A partir de marzo de 2018, cualquier ciudadano de la UE que se encuentre temporalmente en otro Estado miembro podrá usar, como si estuviera en casa, sus cuentas de servicios como Netflix, Spotify o Amazon Prime.

El Parlamento Europeo ha aprobado este jueves (586 votos a favor, 34 en contra y 8 abstenciones) la nueva norma que permite la llamada portabilidad transfronteriza de contenidos de pago online; hasta ahora, el sistema funcionaba con licencias territoriales y exclusivas. Aún tiene que recibir luz verde del Consejo (de Ministros) de la UE. A partir de que entre en vigor, los Estados tendrán nueve meses como máximo para aplicar el reglamento.

Fuentes del Comité de Asuntos Jurídicos del Parlamento confirman la votación del Consejo se debería producir próximo el 8 de junio, por lo tanto, la nueva regulación debería estar implantada a todos los efectos y en toda la UE en marzo del año que viene.

Las nuevas reglas se acordaron en febrero entre el Parlamento y el Consejo, aunque el asunto comenzó a debatirse informalmente en 2013 y la propuesta legislativa original se hizo pública en diciembre de 2015. El texto dice que los proveedores de contenido gratuito, si quieren, también pueden acogerse y que si los titulares de derechos de autor y otros así lo aceptan, la obligada verificación de residencia del suscriptor puede obviarse.

De esta forma, estarán incluidas plataformas como Netflix y HBO o (a su elección) entidades públicas como la BBC.Y contenidos como series, música, eventos deportivos o juegos. En cuanto al tiempo, se considera estancia temporal la que se realiza por estudios, ocio, negocios, etc. Según el comisario europeo de Economía Digital, Andrus Ansip, el 20% de los europeos pasa al menos 10 días al año en otro país de la UE.

Ejemplo: si un español se va de vacaciones a Italia y quiere utilizar su cuenta de pago de Netflix, suscrita desde Madrid, podrá hacerlo en las mismas condiciones en las que la utiliza en su casa. La normativa le garantiza que podrá acceder a los mismos contenidos y con el mismo número de dispositivos y usuarios contratado. Y, por supuesto, sin coste extra. En cuanto a la calidad, dependerá de la conexión del segundo país.

La portabilidad se aplicará no solo a las suscripciones o a los contratos nuevos, sino a los existentes con anterioridad a la entrada en vigorHay dos cuestiones importantes: la verificación y la retroactividad.

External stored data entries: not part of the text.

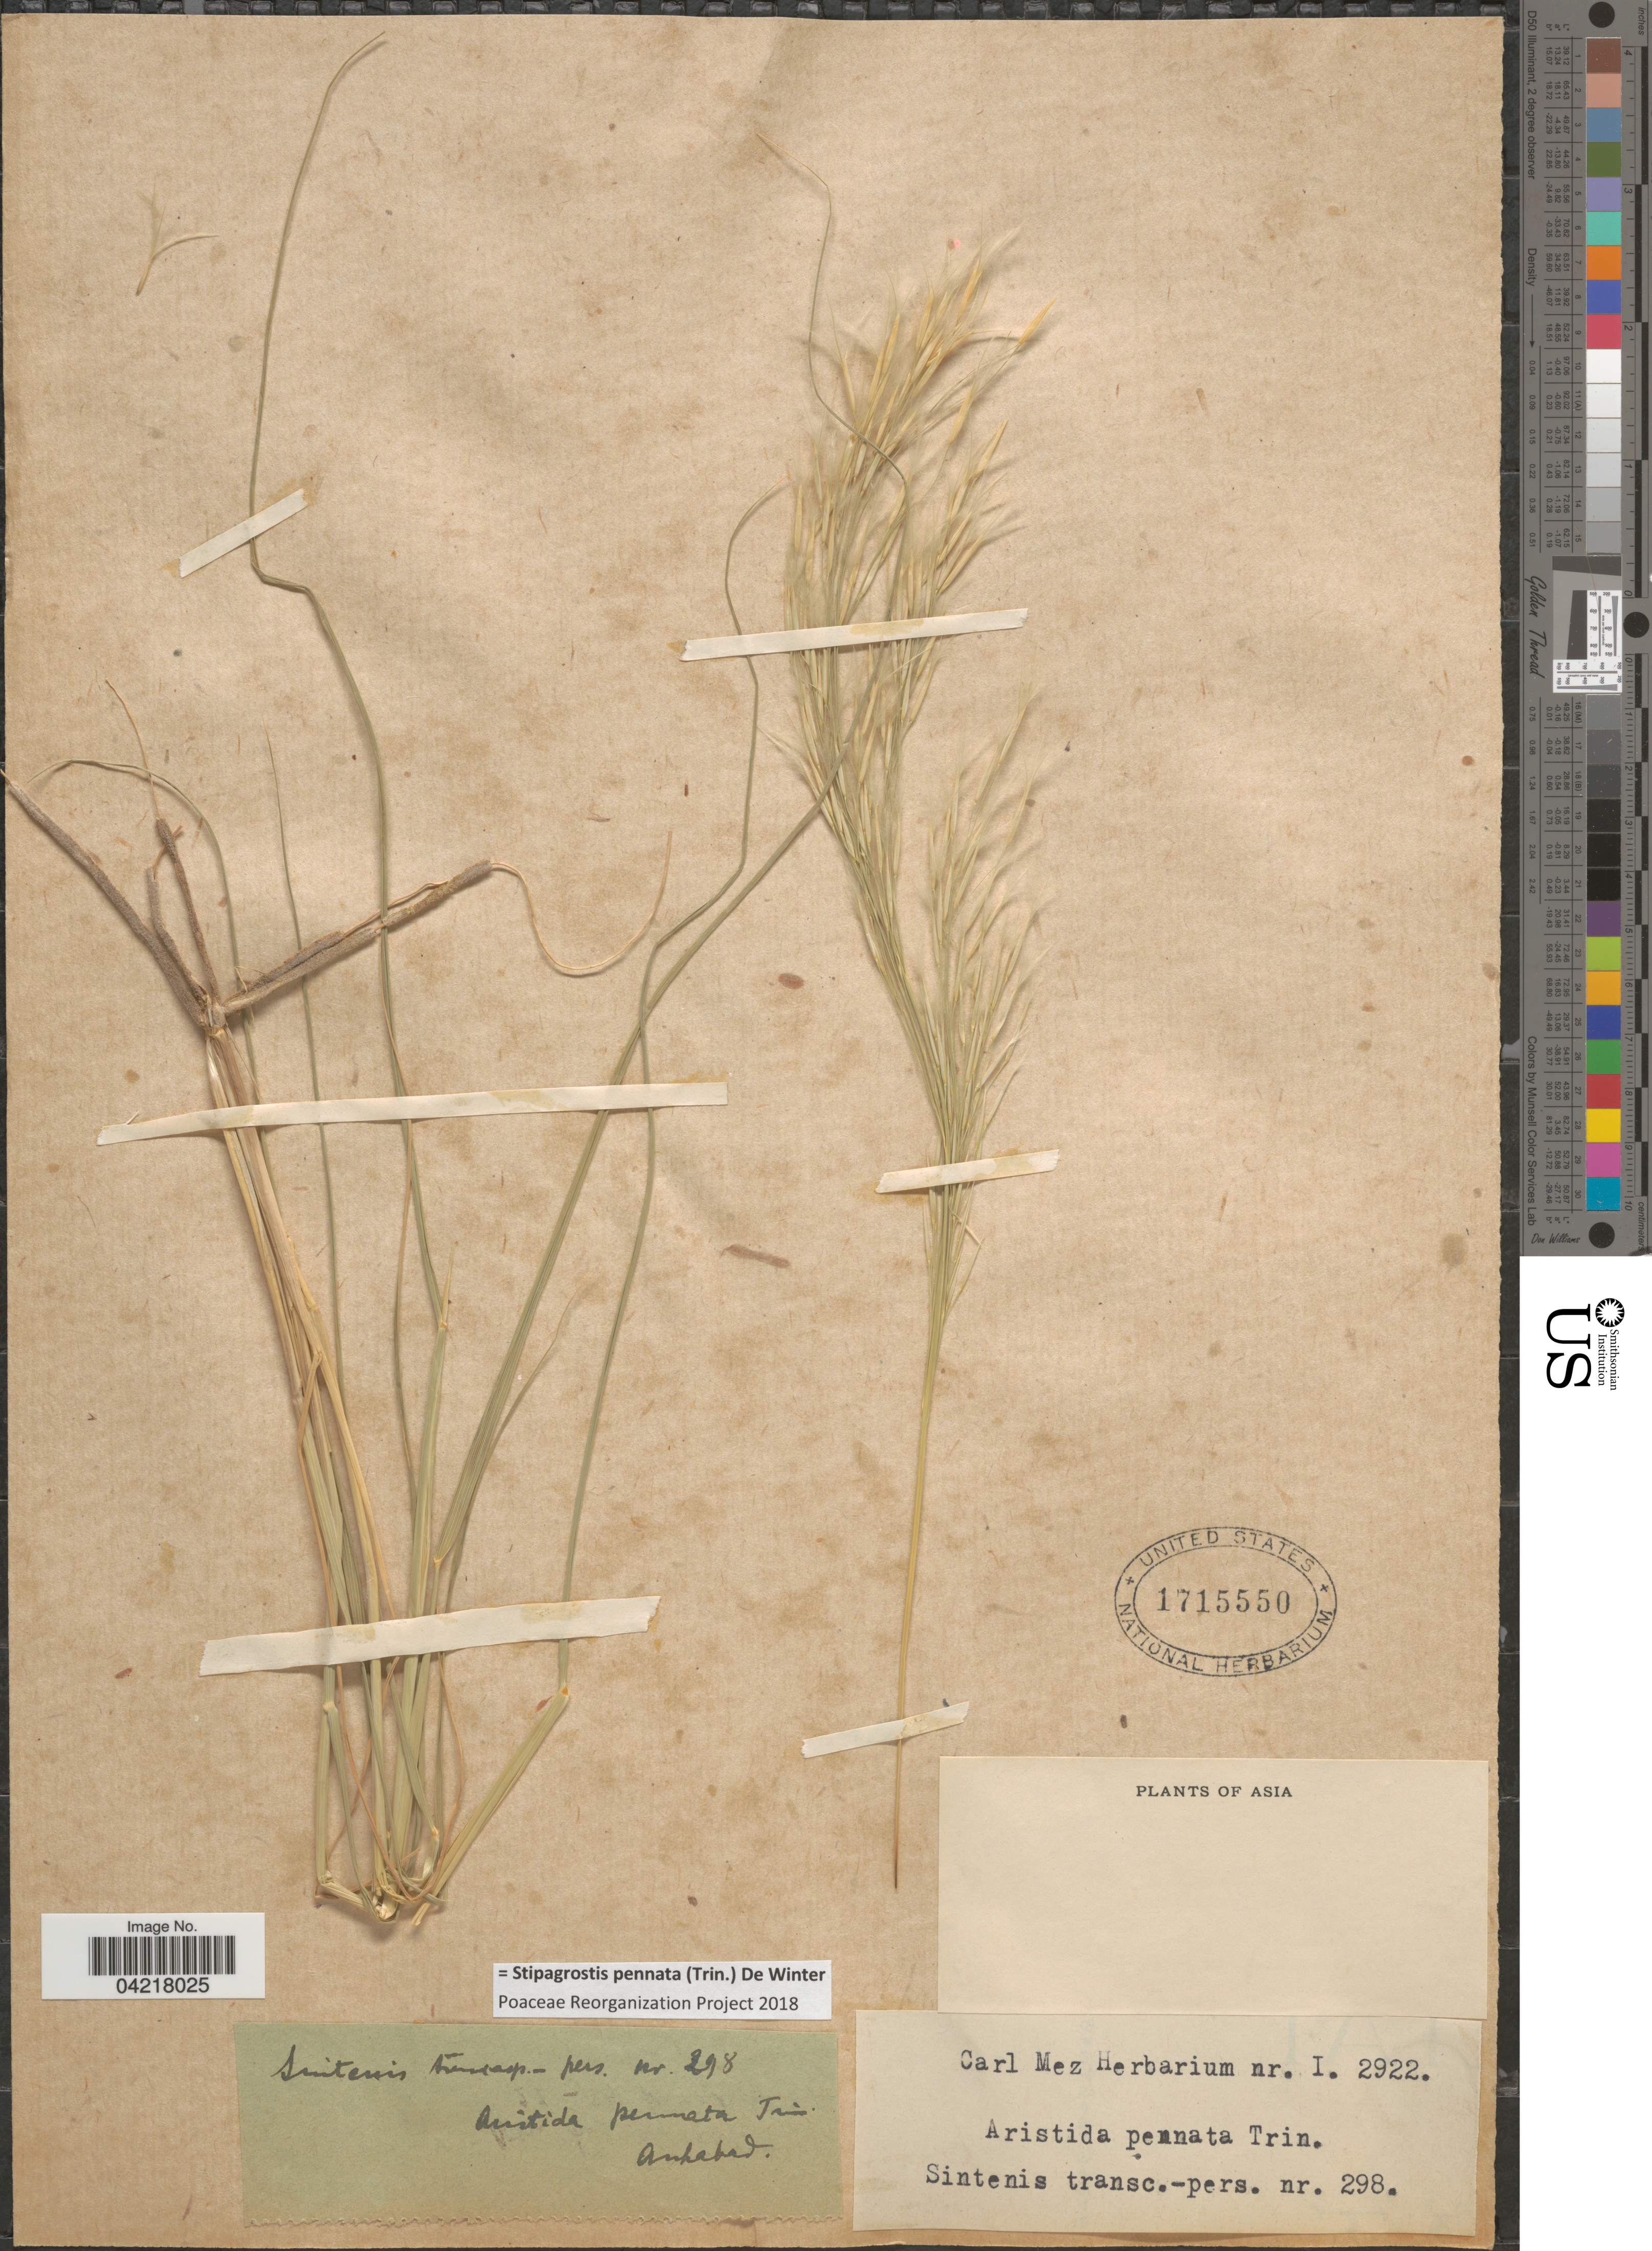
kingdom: Plantae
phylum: Tracheophyta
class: Liliopsida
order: Poales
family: Poaceae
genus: Stipagrostis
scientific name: Stipagrostis pennata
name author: (Trin.) De Winter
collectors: -. Sintenis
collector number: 298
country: Turkmenistan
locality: Transc.-pers. Ashabad. Asia.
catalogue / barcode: US 1715550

En primer lugar, los proveedores de contenido, incluidos los que no sean de pago que quieran adherirse, harán las comprobaciones necesarias —de forma "razonable y proporcionada" y salvaguardando la privacidad— para saber si un suscriptor reside en el país miembro que dice.

¿Cómo? Pedirán al usuario "no más de dos" pruebas, entre las que pueden constar el DNI, los datos bancarios, un contrato con otro servicio, la dirección postal, etc. Si dicho usuario no puede probar su lugar de residencia, no se beneficiará de la portabilidad. Por otro lado, la portabilidad se aplicará no solo a las suscripciones o a los contratos nuevos, sino a los existentes con anterioridad a la entrada en vigor de la norma.

Según datos de la Comisión Europea, el 64% de los usuarios de internet de la UE ve en streaming o descarga vídeos, música y juegos online. Este porcentaje crecerá, teniendo en cuenta que el próximo 15 de junio desaparecerán las tarifas de roaming en la Unión. Se estima que, de inicio, hasta 29 millones de personas harán uso de la portabilidad. Algunas plataformas, en todo caso, permiten ya la descarga de contenidos para consumirlos offline.

"Importante progreso para el mercado único"

En el debate previo al voto, el ponente del texto, el liberal francés Jean-Marie Cavada, señaló que "el acuerdo final satisface tanto a los ciudadanos como a los proveedores de servicios audiovisuales, los tenedores de los derechos y los creadores".

"Esta nueva normativa significa un importante progreso para el mercado único", añadió Cavada, que como otros eurodiputados señalaron que ahora podrán seguir viendo sus series o partidos de fútbol de sus equipos cuando viajan por su cargo a Bruselas y Estrasburgo.

En un comunicado, la asociación de televisiones comerciales europeas (ACT) se ha felicitado por las nuevas normas y su "impacto beneficioso, sobre todo para el conjunto de los consumidores europeos".

Por su parte, la directora de la organización europea de consumidores (BEUC), Monique Goyens, cre que es "solo un primer paso", pues "los consumidores deberían optar a contratar servicios de otros países de la UE si les satisfacen más", en vez de solo los de su país de residencia.